Health care workers across the country are facing shortages of various types of masks and other PPE. Many are turning to homemade masks and other forms of protection. Community members across the country are stepping up to sew more masks, which depending on the pattern and materials used can fill in for various types of PPE.

Health care providers have been sending the students letters of gratitude for the donated masks.

“These items will help keep our front-line physicians, nurses and staff safe during the COVID-19 pandemic,” read a letter from one facility sent to thank CSUN student Cecily Manahane.

Diana Sanchez shows off masks she made for health care workers.

Diana Sanchez.

The project also solved a problem for Saunders-Russell and her students: The class, which is in the College of Health and Human Development connected to the CSUN Office of Community Engagement, requires a service-learning component. But with Los Angeles residents ordered to stay at home as much as possible, most service-learning opportunities disappeared.

Making masks was something tangible and essential they could do at home.

“That’s what our students are about,” Saunders-Russell said. “These are the real-life situations that they’ve been placed in, and this project helps them feel of service because that’s what we do in health care.”

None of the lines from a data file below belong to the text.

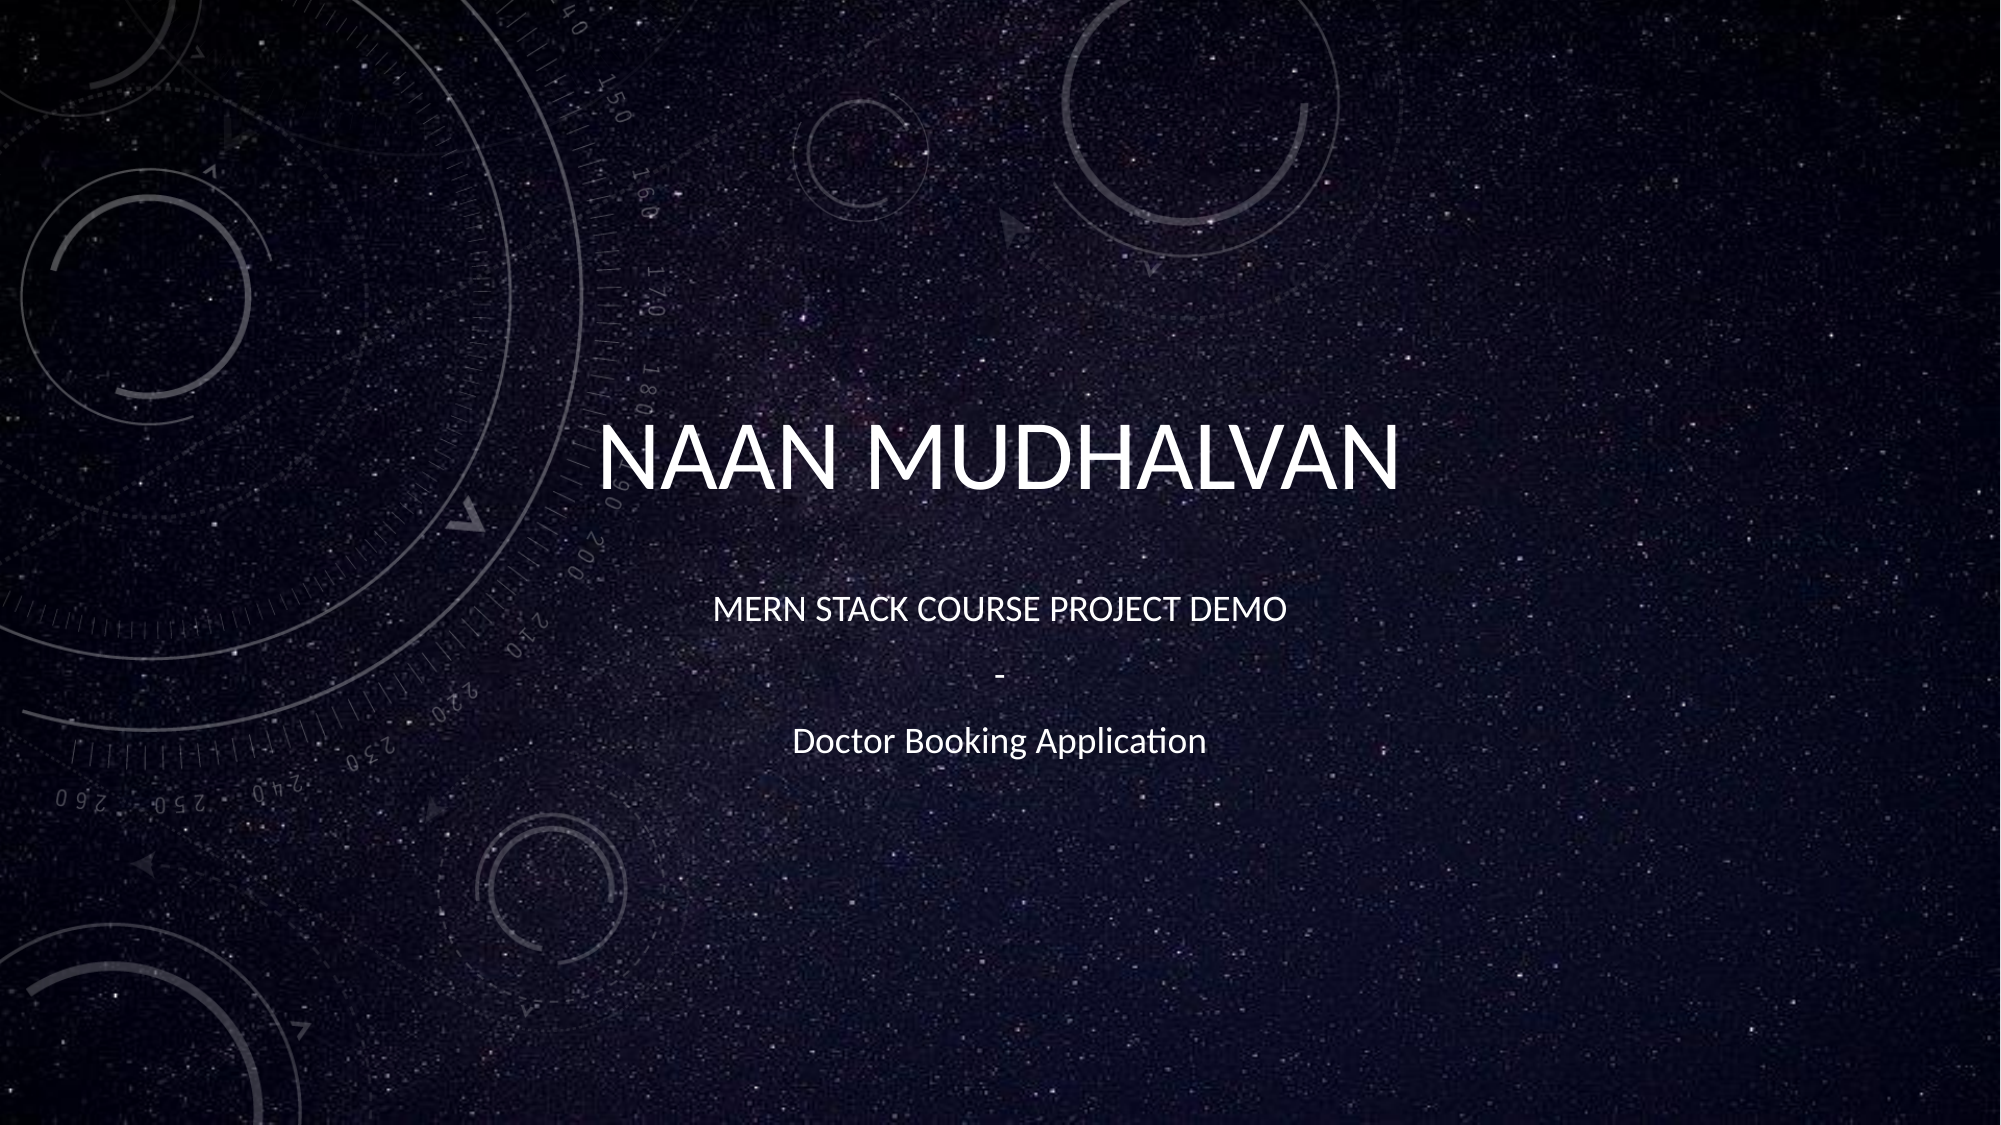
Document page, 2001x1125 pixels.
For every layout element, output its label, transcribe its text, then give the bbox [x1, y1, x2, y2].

subtitle MERN STACK COURSE PROJECT DEMO - Doctor Booking Application [409, 556, 1591, 788]
picture [0, 0, 2001, 1125]
title NAAN MUDHALVAN [409, 251, 1591, 556]
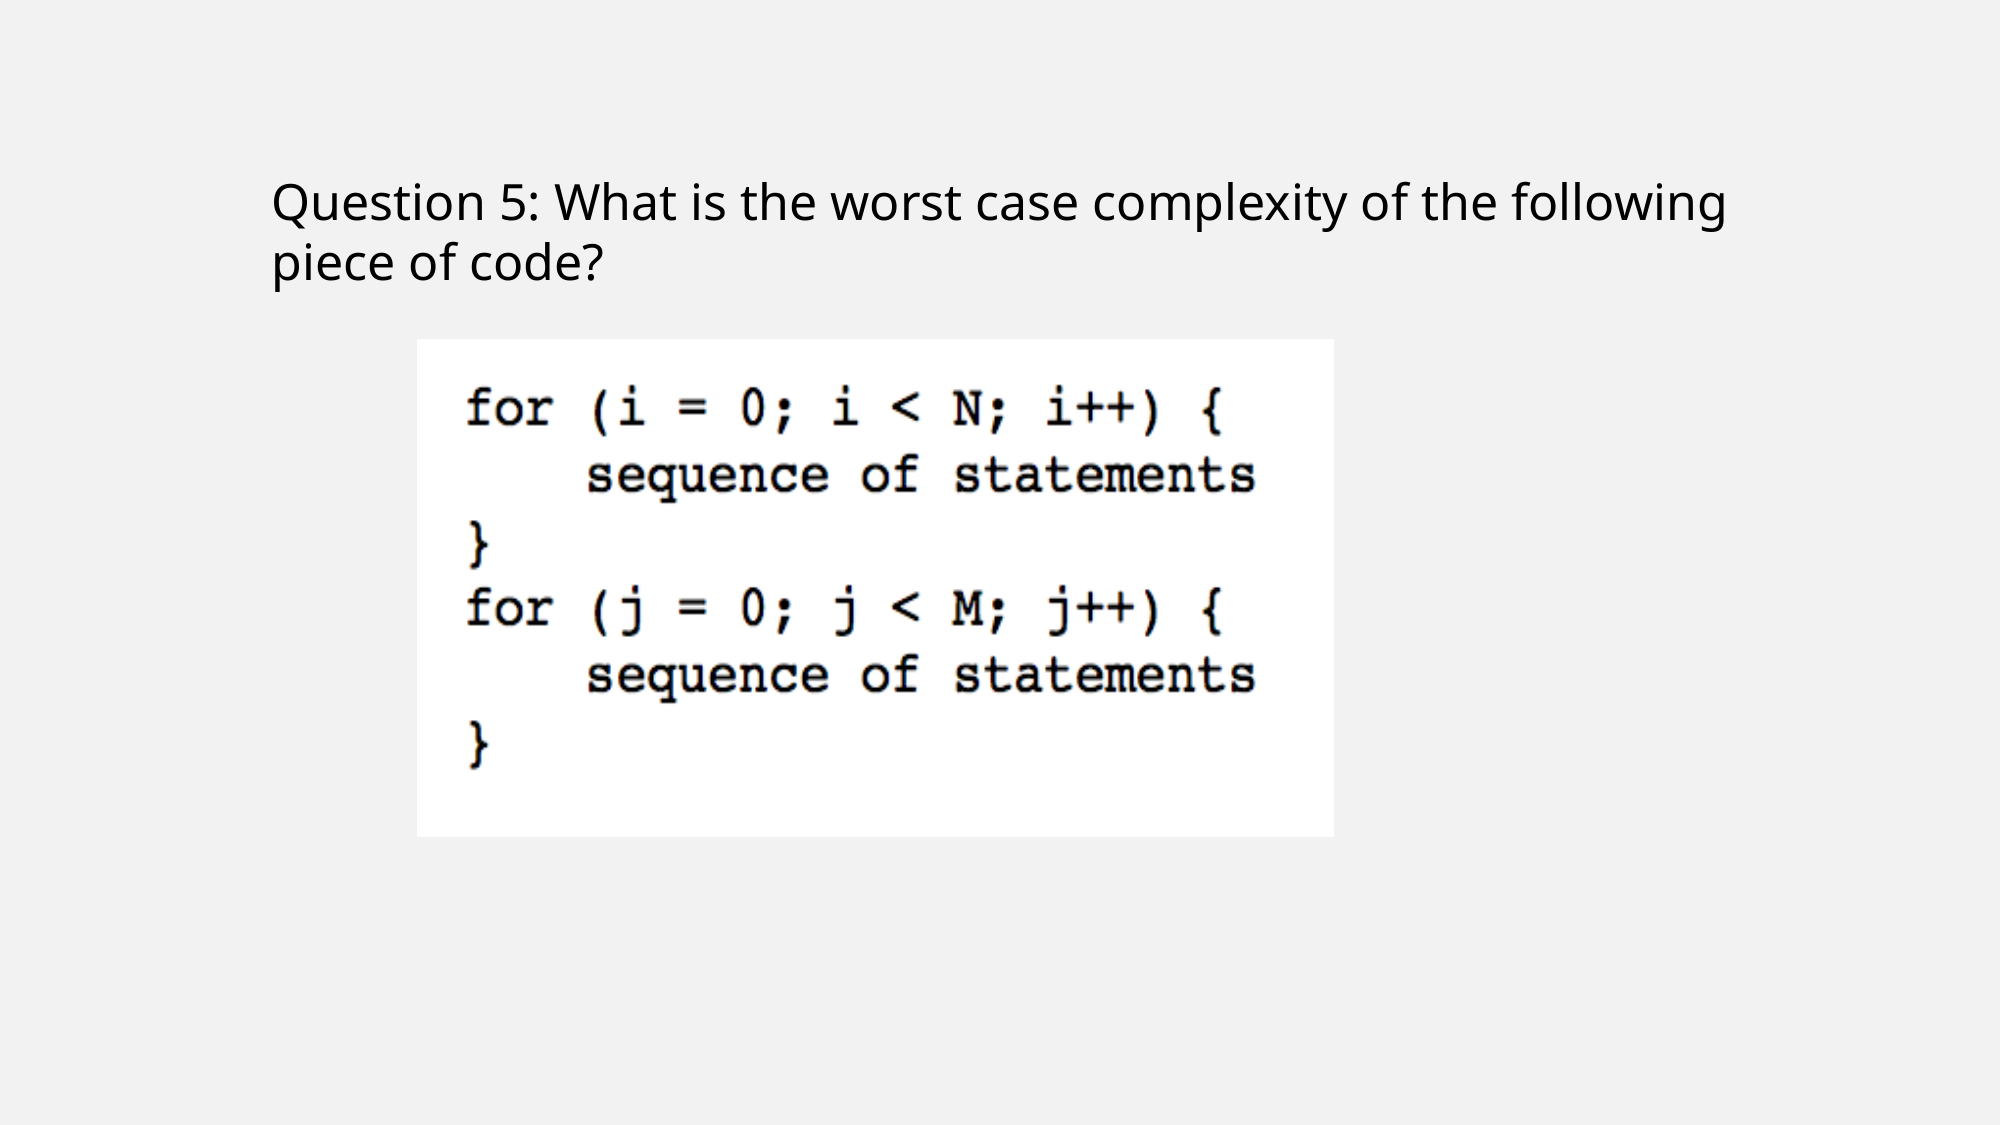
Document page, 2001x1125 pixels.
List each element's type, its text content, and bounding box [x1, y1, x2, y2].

text_box Question 5: What is the worst case complexity of the following piece of code? [256, 163, 1753, 298]
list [417, 339, 1334, 837]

Kathy Perez was the first student to start making masks, getting to work right away. The first mask was a little difficult, she said — her sewing machine wasn’t working correctly, and it took her five hours to do the first one. Soon, her mom jumped in to help troubleshoot and fix the machine, and Perez got the hang of it.

She used pillowcases for her mask material and hair ties for the elastic. She searched YouTube for simple patterns.

CSUN student Mariam Kalantaryan holds up her face masks.

Mariam Kalantaryan.

While working on her project, Perez spoke with a neighbor, a pediatric nurse at a Los Angeles health clinic. The nurse said her facility could use the masks, and Perez agreed to donate them. Since then, she has made about 35, donating some to medical facilities and others to friends and family.

“These health care workers are putting their lives at risk for us, for everyone in the public, and the least we can do is find a way to help them,” Perez said.

Once Perez showed off her masks to the her classmates on Zoom, nearly every student decided to choose this option for their service-learning project. The class even stayed late after a session to exchange tips for sewing and facilities that were accepting mask donations.

CSUN student Edith Polino shows off masks she made for health care workers.

Edith Polino.

The students continue to sew and send Saunders-Russell photos of their progress. Saunders-Russell even began sewing masks to donate to friends in the health care profession as well as to her husband, who trains bus drivers for Los Angeles Metro.

“This is important,” Saunders-Russell said. “It’s the actual act of service that I wanted them to learn. It’s the putting in your time and energy to help.”

Community members who want to help by sewing masks should find no shortage of facilities in need, Saunders-Russell said. She recommend options such as senior living facilities and the Kaiser Permanente Playa Vista Medical Office.